# Can't see additional hard disks



## jbruyet (Feb 10, 2013)

Hey all, I have a test/play server with five 72GB SCSI drives. I installed FreeBSD 9.0 RELEASE-p3 on it and it's working fine. I was going to work on mounting the additional drives and create a FreeBSD version of a Linux MDADM array but I can't see the rest of my drives. I Googled adding hard drives and the responses I'm seeing say that I should use sysintall, but I've seen posts on this forum that we shouldn't use sysinstall once the OS is installed and working. SO, how do I gain access to my additional drives? And do you (<-- plural) recommend I use geom/gmirror for creating raid 5/10 arrays? 

Thanks,

Joe B


----------



## wblock@ (Feb 11, 2013)

Look for the drives in /dev.  SCSI drives should be da*, or might depend on the controller.

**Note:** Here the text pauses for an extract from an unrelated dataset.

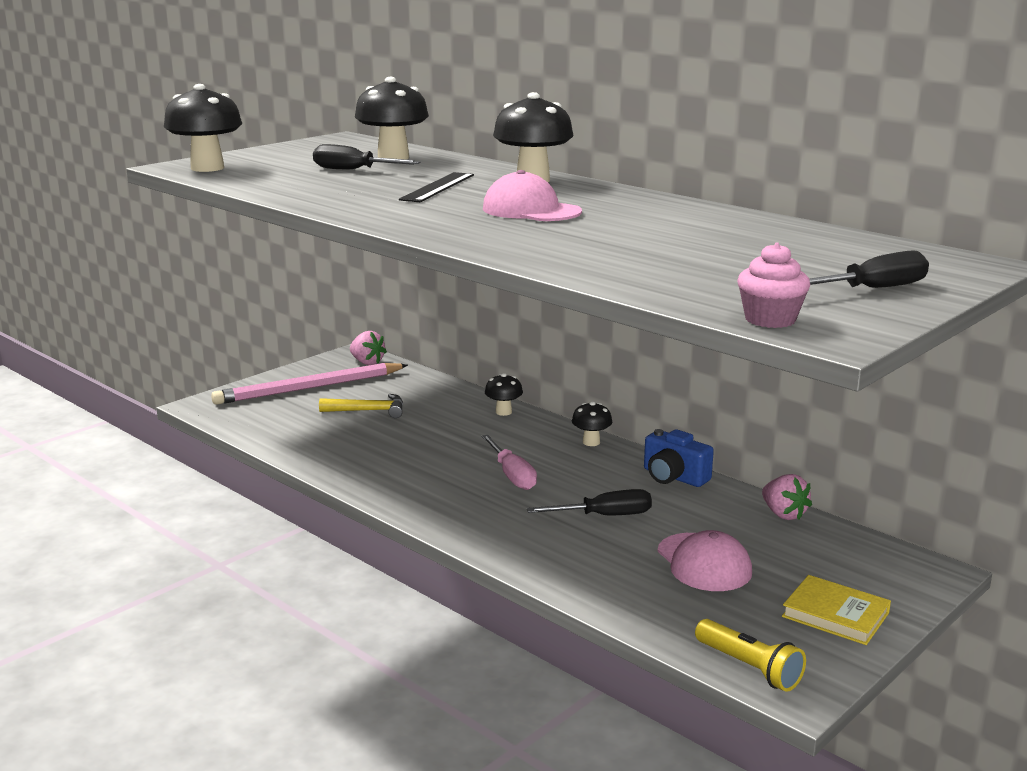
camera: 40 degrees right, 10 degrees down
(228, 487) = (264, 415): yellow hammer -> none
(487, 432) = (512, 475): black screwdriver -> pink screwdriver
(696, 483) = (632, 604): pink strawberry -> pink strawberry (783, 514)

ZFS is probably the most popular RAID setup for FreeBSD.  How much RAM does the system have?


----------



## jbruyet (Feb 11, 2013)

Hi wblock, I found the drives there under /dev. I thought fdisk would bring up ALL installed disks even if they aren't formatted yet so I didn't look any further. I'll get on that. 

I'll look into ZFS, and I just saw that this server only has 1 gig of RAM. Sigh, I thought it was four. I'll check hardware requirements for ZFS to see if this will even work. 

Thanks,

Joe B


----------